When I think about crisis, I think about Philippe, my son. Philippe is an energetic 9-year-old boy, always singing, very curious, crazy about sports and candy, and always wanting more out of life. He is happy, most of the time. He is like any other 9-year-old boy, except that he has Cystic Fibrosis, a degenerative disease that affects the lungs and pancreas.
The treatments for his illness mean a different way of life for Philippe and for us, his family. Every day, he has 45 minutes of physiotherapy and has to swallow over 26 pills—and that is when everything is going well. Added to this daily regimen are the days spent in hospitals being treated with antibiotics that happen throughout the year.
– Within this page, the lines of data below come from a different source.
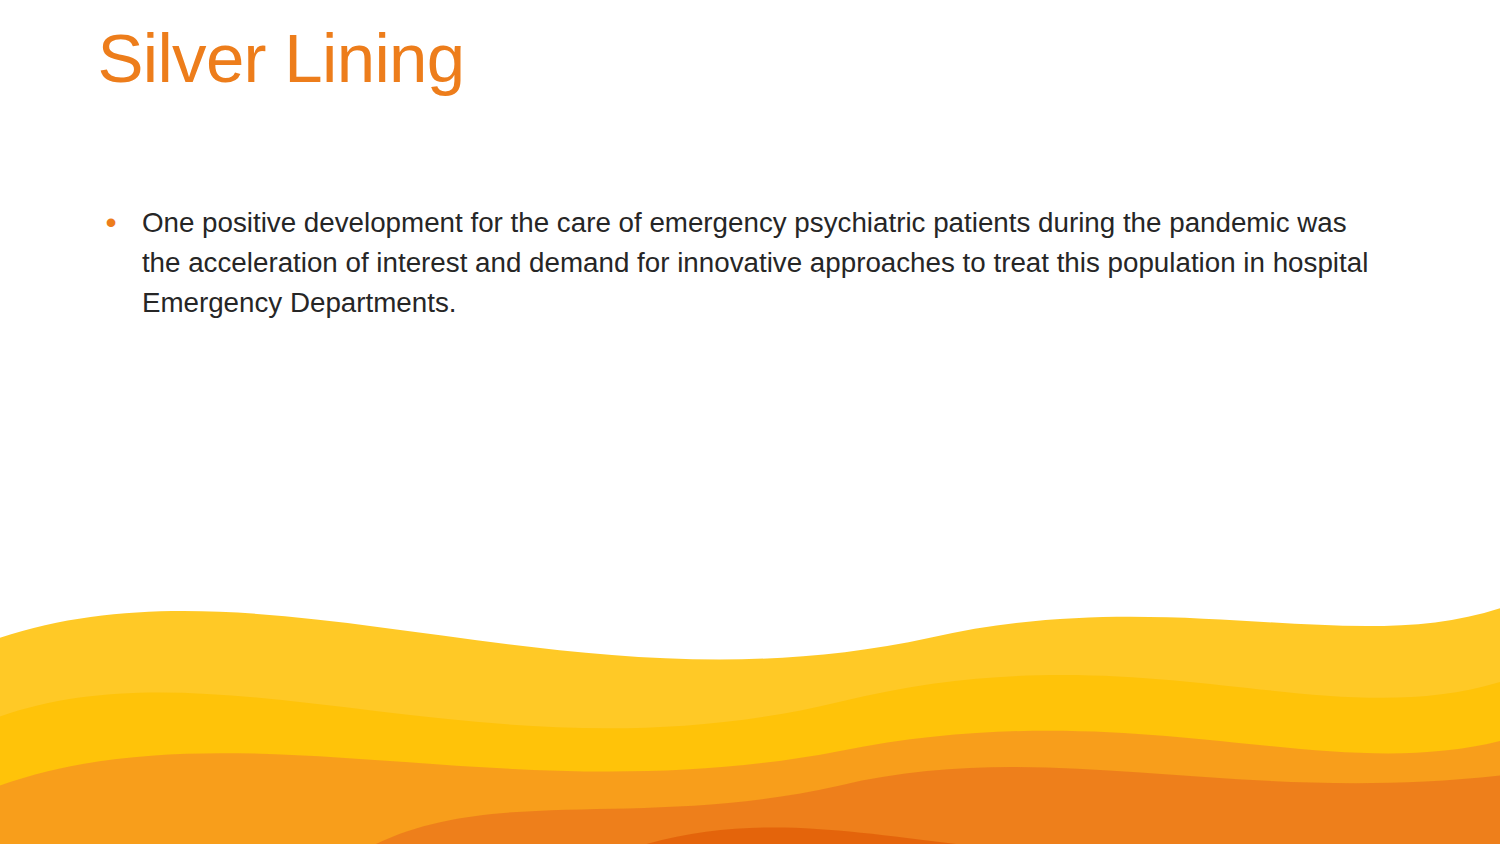Silver Lining
One positive development for the care of emergency psychiatric patients during the pandemic was the acceleration of interest and demand for innovative approaches to treat this population in hospital Emergency Departments.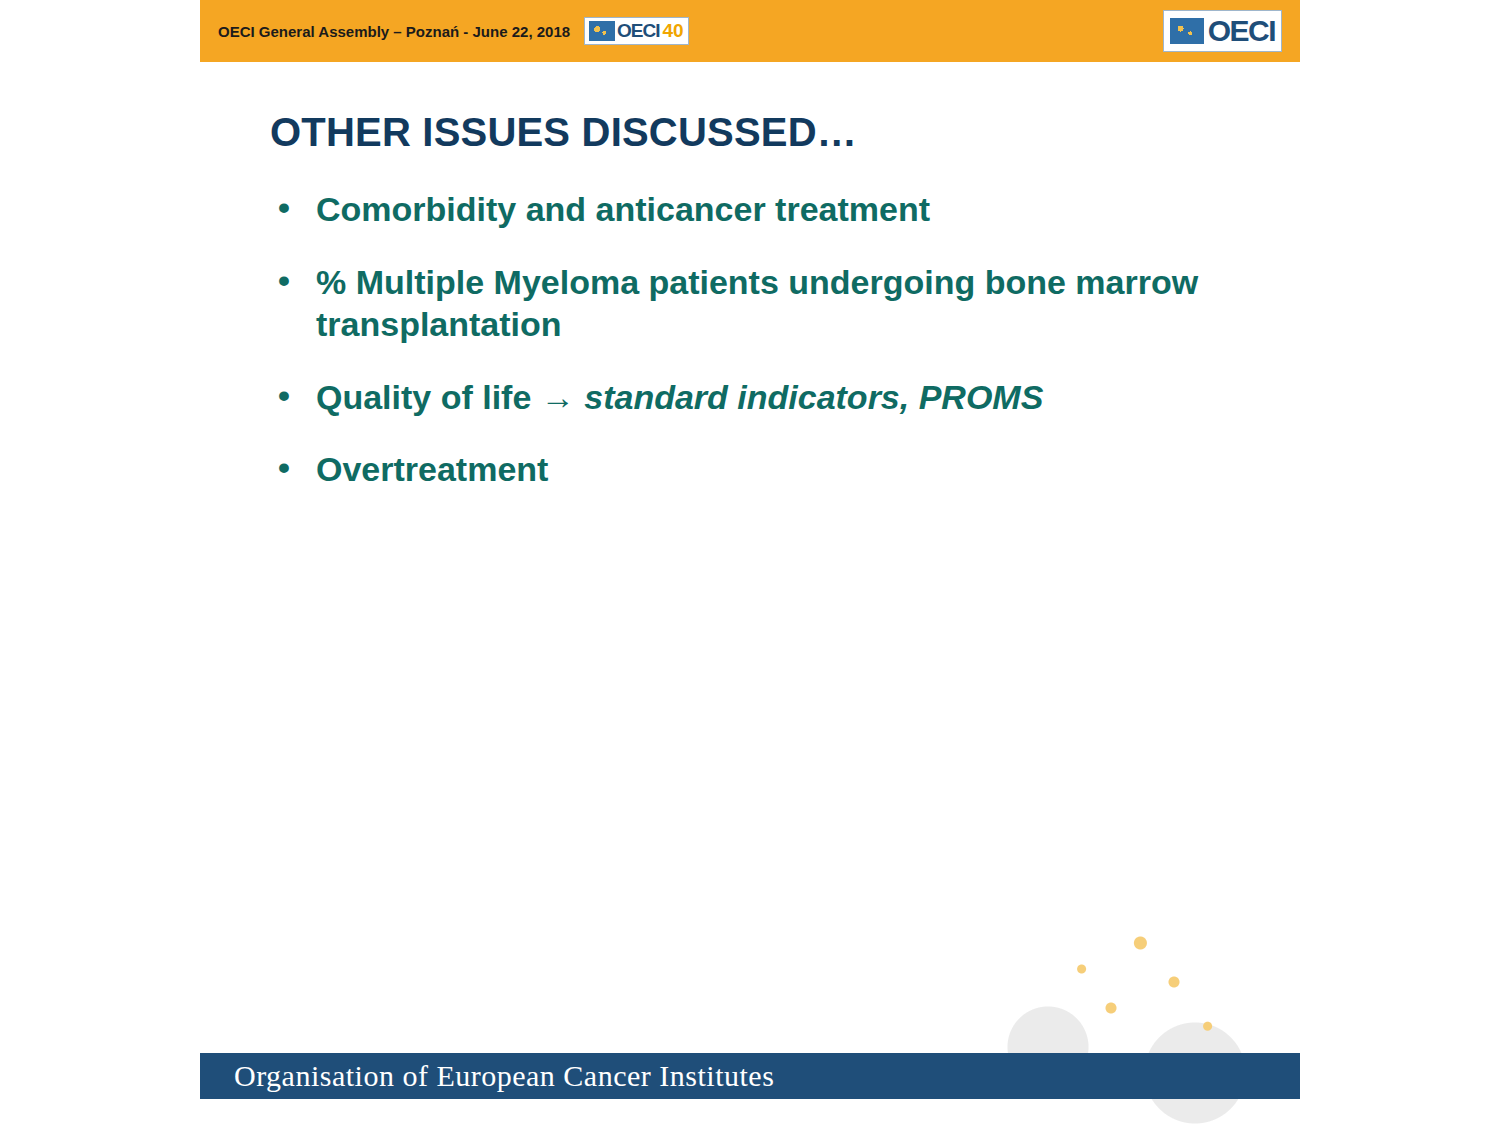OECI General Assembly – Poznań - June 22, 2018
OECI 40
OECI
OTHER ISSUES DISCUSSED…
Comorbidity and anticancer treatment
% Multiple Myeloma patients undergoing bone marrow transplantation
Quality of life → standard indicators, PROMS
Overtreatment
Organisation of European Cancer Institutes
This illness has changed everything. For me, it has changed my relationship to life, to love, to the universe. It changed my heart. It hit me like a tsunami, and I had to rebuild everything from scratch.
For him, it is a way of life. He is only beginning to realize that his life is very different from his sister’s or his friends’. He is trying his best to live his life like a ‘normal’ kid but sometimes it hits him too. And then come the questions that have no answers.
In our family, crisis is ever-present. We try to keep it buried, to live our lives, but we are conscious it is always around the corner. We never know when it will hit, but we know that it will.
As a mother and photographer, I wanted to look at Philippe’s life in our home. It is the point of view of a mother observing her son. This series is a reflection on quiet battles, on strength, and also on hope. It is a reflection on life.